Researchers have created the most detailed spatial multiomic atlas to date of glioma tumour microenvironments, shedding new light on why these aggressive brain cancers are so difficult to treat. By combining spatial proteomics, transcriptomics and glycomics, the team analysed 670 tumour lesions from 310 adult and paediatric patients, generating a rich, open-source dataset for the cancer research community.
Gliomas are among the deadliest cancers, with survival often measured in months for the most aggressive forms such as glioblastoma (GBM). The new study helps explain why: tumour cells within the same lesion can vary dramatically in their expression of so-called “targetable” antigens.
Why Targeted Therapies Fail
Single-cell analyses revealed that even widely studied targets such as B7H3 and EGFR are inconsistently expressed. While GBM and pleomorphic xanthoastrocytoma showed a high prevalence of B7H3-positive tumour cells, most gliomas – including many childhood tumours – expressed candidate tumour antigens in fewer than half of their cancer cells.
This variability means that therapies designed to attack a single antigen may leave large portions of the tumour untouched, allowing cancer cells to survive and regrow. The findings provide a biological explanation for why promising immunotherapy and targeted therapy trials have often failed to deliver lasting benefits.
The study also examined paired samples from patients with isocitrate dehydrogenase (IDH)-mutant gliomas, comparing tumours before and after recurrence. Rather than being driven solely by genetic changes in cancer cells, recurrence was linked to a profound spatial reorganisation of the tumour microenvironment.

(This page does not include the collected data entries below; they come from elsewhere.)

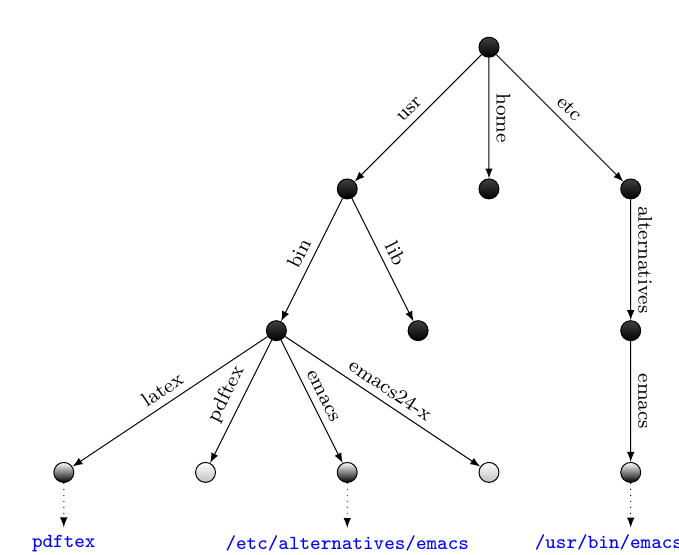
Fig. 1. Excerpt of the file system tree typically found in a Debian installation. Black nodes denote directories, white nodes denote regular files, and gray nodes denote symbolic links. the NUL character (i.e. ASCII code 0). The filenames "." and ".." have special meanings, respectively the current and the parent directory. When the given path- name is absolute, pathname resolution starts from the root directory, otherwise it starts from the current directory of the process that attempts resolution. Figure 1 presents an excerpt of the real file system tree that appears in a computer with a typical Debian installation. Notice the relative symbolic link /usr/bin/latex that points to pdftex , that is /usr/bin/pdftex as an absolute path, and the absolute symbolic link /usr/bin/emacs that points to /etc/alternatives/emacs which is itself a symbolic link to /usr/bin/emacs24-x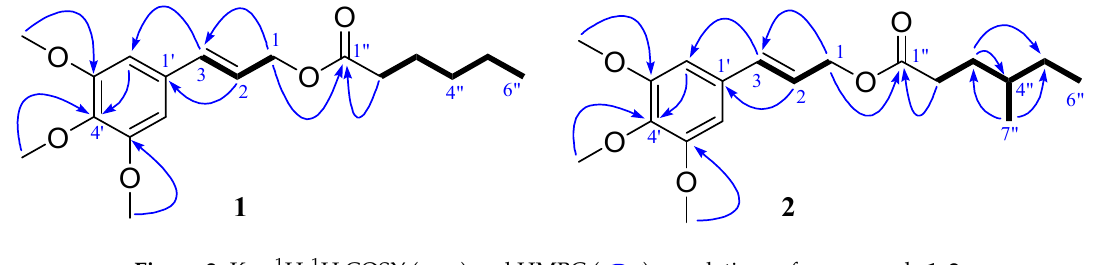
Figure 2. Key 1 H- 1 H COSY ( ) and HMBC ( ) correlations of compounds 1 – 2 . Table 1. 1 H (600 MHz) and 13 C (150 MHz) NMR spectroscopic data of 1 – 2 in CDCl 3 . ( J in Hz, δ in ppm). No.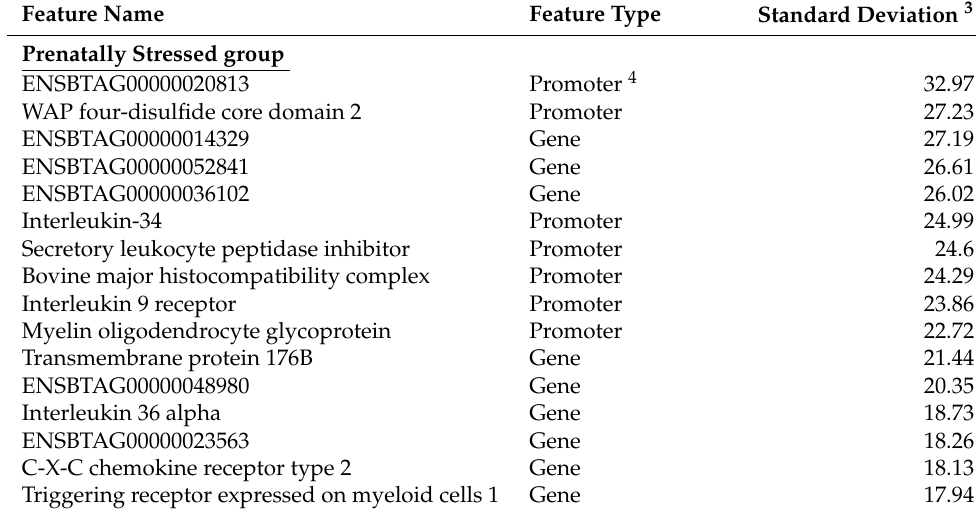
Table 5. Highly variable 1 genomic features involved in the immune response biological process 2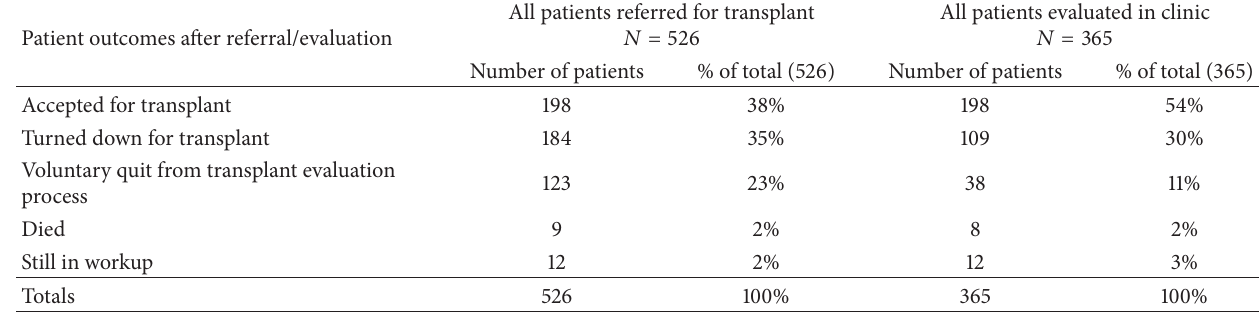
Table 2: Summary of patients and their referral/evaluation outcomes.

Immune Signals Predict Survival
In initial tumours, immune niches rich in T cells and vasculature-associated myeloid cells were common. At recurrence, these niches gave way to tumours dominated by microglia and CD206-positive macrophages, suggesting that immune remodelling plays a central role in disease progression and treatment resistance.
By integrating multiple data layers, the researchers identified N-glycosylation patterns as the strongest classifier of tumour grade. Meanwhile, immune-related gene expression programmes emerged as the most powerful predictor of survival in glioblastoma, outperforming traditional clinical and molecular markers.
Beyond its scientific findings, the atlas is being released as a community resource, offering a baseline map of glioma tumour microenvironments across all stages of disease. Researchers say it provides a new framework for glioma classification, outcome prediction and the rational design of future therapies that account for the full complexity of glioma biology.